そして…… リックにもエルザから、正式に騎士にならないかと誘いがあった。エルザ達のビーエルナイツとは違う、ジックザイルが前にやっていた騎士団をリックが団長になって復興させないかと……
「(でも、俺も断った。騎士団の団長とか忙しそうだし、俺にエルザさん達みたいに立派にふるまえる自信もないからな。俺はこれからも第四防衛隊として王都を守り続けていきたい。横にたってくれる彼女と一緒にね……)」
微笑んだリックは、すっと横に自分の左手を移動させた。

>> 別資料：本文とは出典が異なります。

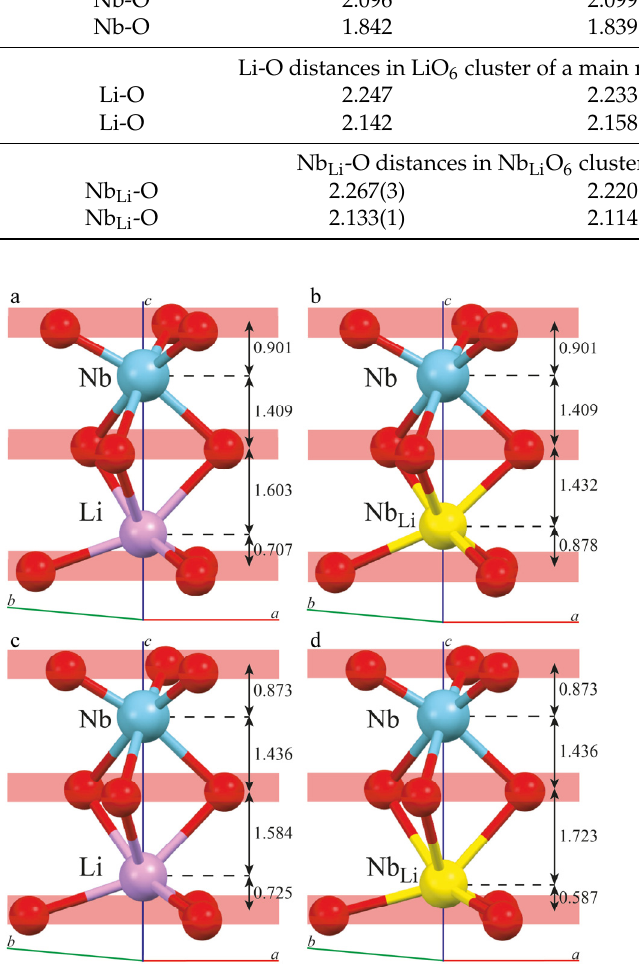
Figure 7. Location of cations in oxygen–octahedra clusters Ме O 6 in oxygen planes in crystals: ( a , b )—sample 1; ( c , d )—sample 2. ( a , b )—sample 1; ( c , d )—sample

そこにあった彼女の手を握り、急いで懐に手を伸ばた。
「どうしたんですか? 手を握ってくれるなんて珍しいです」
横を向いたソフィア。何でもない日の、出勤途中の朝、王都の人気のない道で、並んで歩いていた二人。
「ソフィア…… これを」
立ち止まり頬を赤くしてリックが何かを握ってソフィアに差し出した。ソフィアはリックの手の下に自分の手を出した。リックはソフィアの手の上に何かを置いた。リックが手をひっこめると、ソフィアの手のひらが見えて来る。自分の手のひらを見たソフィアは驚いた顔をしリックへ顔を向ける。
「これは…… 指輪」
「うん。俺と大事な友達を助けてくれた指輪。それをソフィアに持っててほしい。ずっと一緒に…… できたらどっちかが死ぬまで…… ダメかな?」
緊張した顔でまっすぐにソフィアを見つめるリック。彼はソフィアにプロポーズした。リックの言葉の意味を理解した、ソフィアは顔を真っ赤にする。

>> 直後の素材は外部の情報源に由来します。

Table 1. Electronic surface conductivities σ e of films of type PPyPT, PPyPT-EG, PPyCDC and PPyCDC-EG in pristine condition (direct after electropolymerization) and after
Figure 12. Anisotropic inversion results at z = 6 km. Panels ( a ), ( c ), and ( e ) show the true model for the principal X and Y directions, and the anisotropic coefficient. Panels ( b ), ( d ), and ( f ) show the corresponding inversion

「はい…… 喜んで…… ふつつかものですがよろしくお願いします」
「ソフィア! ありがとう」
目に涙を浮かべてうなずくソフィア、それを見たリックは目を大きく開いて嬉しそうに微笑み彼女の肩に手を置いた。上を向いて少し背伸びをして目をつむるソフィアにリックは顔を近づけた。二人は何かに誓うように熱い口づけをかわすのだった。
「これから夜も昼もずっと一緒に居て毎日一緒に寝ますよ」
顔を離したソフィアが、いたずらに笑ってリックに宣言をする。リックは微笑みうなずいた。

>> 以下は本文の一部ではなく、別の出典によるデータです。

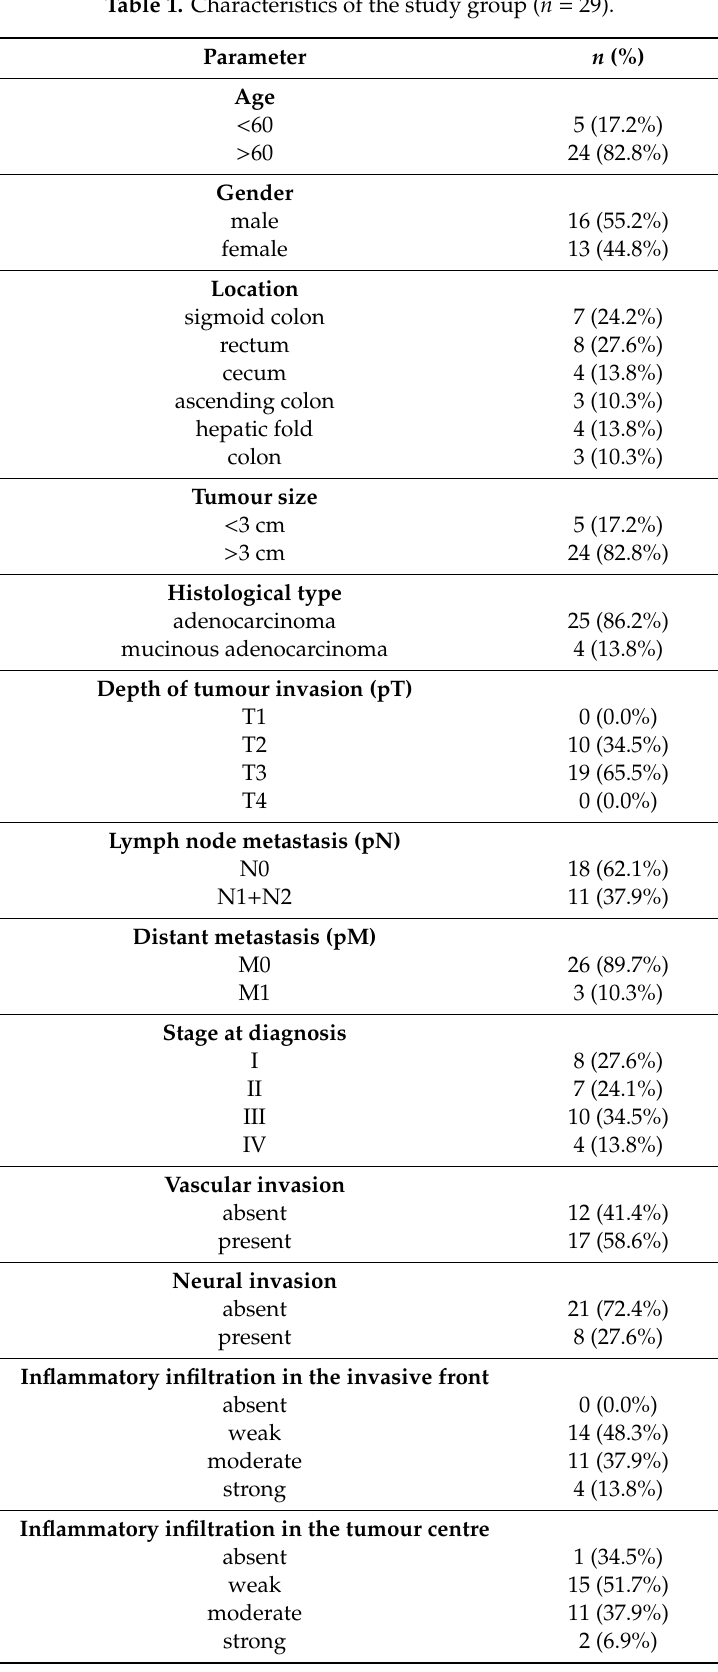
Table 1. Characteristics of the study group ( n =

「あぁ。わかったよ…… うん!? それって普段と変わらないんじゃ」
「ふふ。そうですね」
「はははっ!」
笑いあう二人、いつもと変わらない、いつもの王都だが、前の瞬間から、恋人から夫婦となった二人の目にはまるで、生まれて初めて訪れたかようないつもと違う新鮮な景色に映っていた。
「ずるいのだ! ポロンもノエルとリックと手をつなぐのだ!」
「うん、わかったよ。ほら! おいで!」
後ろからかけて来たポロン、二人はしゃがんで両手を広げ彼女を受け止めた。リックはポロンとノエルと手をつなぎ、王都グラディアの道を詰め所へと歩いて行く。